I was pleased to hear Dr. Langevin acknowledge the centrality of complex, multi-modal interventions in traditional, complementary and integrative care. Dr. Langevin also recognized the significant methodological advances (e.g., in pragmatic and whole systems research) that make well-funded investigations of such interventions a viable NCCIH priority moving forward. She made clear her agency’s support for practice-based research, while calling for additional work to develop this field further. These are all encouraging signs that promise to address the distinct paradigmatic features of care in our field; and I look forward to seeing the aforementioned research approaches codified within the NCCIH’s next strategic plan. As Dr. Langevin continues the NCCIH consultation process, I am eager to hear more about the agency’s role in supporting important health services / implementation science / mixed methods research, as well as prioritizing care for underserved populations.
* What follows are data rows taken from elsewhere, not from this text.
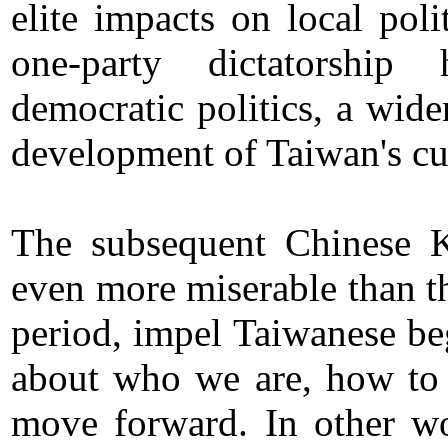
elite impacts on local poli
one-party dictatorship
democratic politics, a wide
development of Taiwan's cu
The subsequent Chinese K
even more miserable than t
period, impel Taiwanese beg
about who we are, how to 
move forward. In other w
The public process for the NCCIH 2021-2025 strategic plan has only just commenced. The NCCIH will produce additional webinars. They will be soliciting comments. When the draft is released in the fall of 2020, interested parties will have an opportunity again to shape the final plan. “This is a really exciting time for us,” said Langevin. “I want to make sure that we have really good communication with the research community.”
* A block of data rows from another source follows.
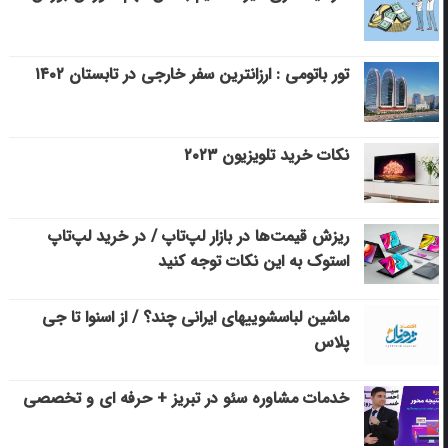
تور باتومی : ارزانترین سفر خارجی در تابستان ۱۴۰۲
نکات خرید تلویزیون ۲۰۲۳
ریزش قیمت‌ها در بازار لپ‌تاپ / در خرید لپ‌تاپ
استوک به این نکات توجه کنید
ماشین لباسشویی‎های ایرانی چند؟ / از اسنوا تا جی
پلاس
خدمات مشاوره سئو در تبریز + حرفه ای و تخصصی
This is an exciting time for everyone associated with the integrative health community. The desire for a paradigm shift or transformation from reaction to disease to health focused models has always been crippled by an antagonistic or disinterested research establishment. Now the doors at the NCCIH to input from interested parties in the integrative health community are clearly open. The terrain that Langevin and the NCCIH team are entering, and the questions they are inviting, resound far beyond “complementary and integrative health.” Answered well, this “whole person health” venture can shape optimal research, and thus optimal care, for multiple chronic and acute conditions. It is incumbent on anyone who has complained, or dreamed, to re-fashion such impulses into research-able questions.